The second is that servicers can’t afford to meet the servicing standards set forth in the consent decrees. They’d go bankrupt. Various regulators have been promulgating the same standards since the FTC consent decree with Fairbanks in 2003, and the industry has NEVER been able to meet them. Enforcement is lax, and violations are simply rolled into new consent decrees. See this, for example, this announcement from the Office of the Comptroller of the Currency last week:

In the agreements in principle struck by the OCC with these mortgage servicers, the servicers do not contest the OCC’s ability to impose penalties aggregating $394 million, and the OCC agrees to hold in abeyance imposition of such penalties provided the servicers make payments and take other actions under the federal-state settlement with a value equal to at least the penalty amounts that each servicer acknowledges that the OCC could impose.

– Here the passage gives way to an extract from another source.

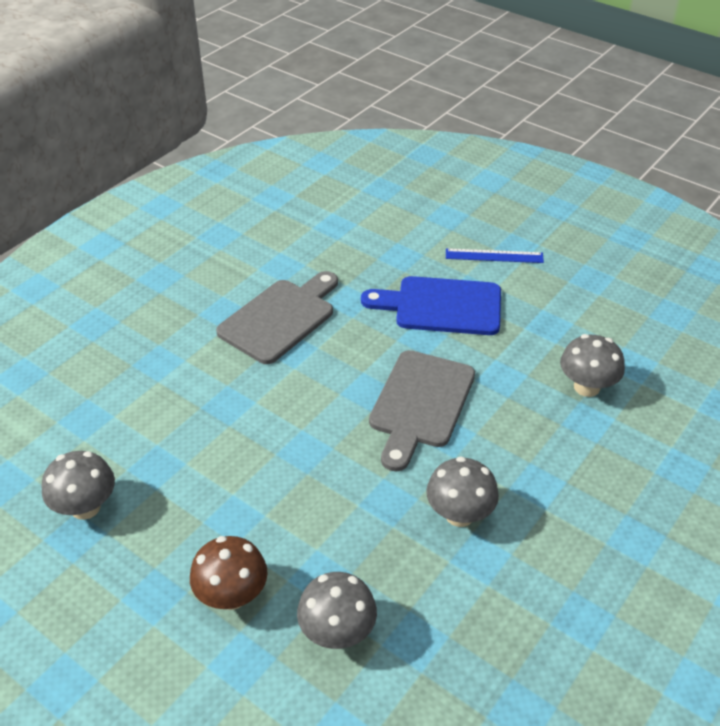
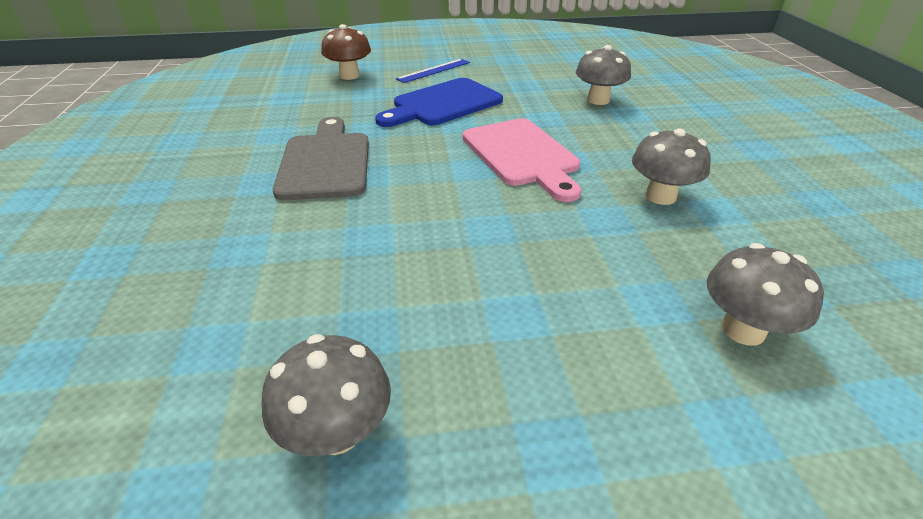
camera: 45 degrees left, 5 degrees down
(232, 595) = (624, 378): brown mushroom -> brown mushroom (349, 75)
(420, 404) = (522, 155): grey cutting board -> pink cutting board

I also have to note that Paul Jackson of Housing Wire has attacked the Morgenson piece on Twitter, attempting to smear the authors of the underlying report and accusing Morgenson of sloppy fact checking. Jackson (pjackson) has put up a manic 17 tweets. That’s a cowardly way to take issue with a piece, but this approach allows him to make various ad hominem salvos when a putting them in a more conventional format would expose that he has no substantive argument. His efforts to attack the report’s authors don’t really land a blow.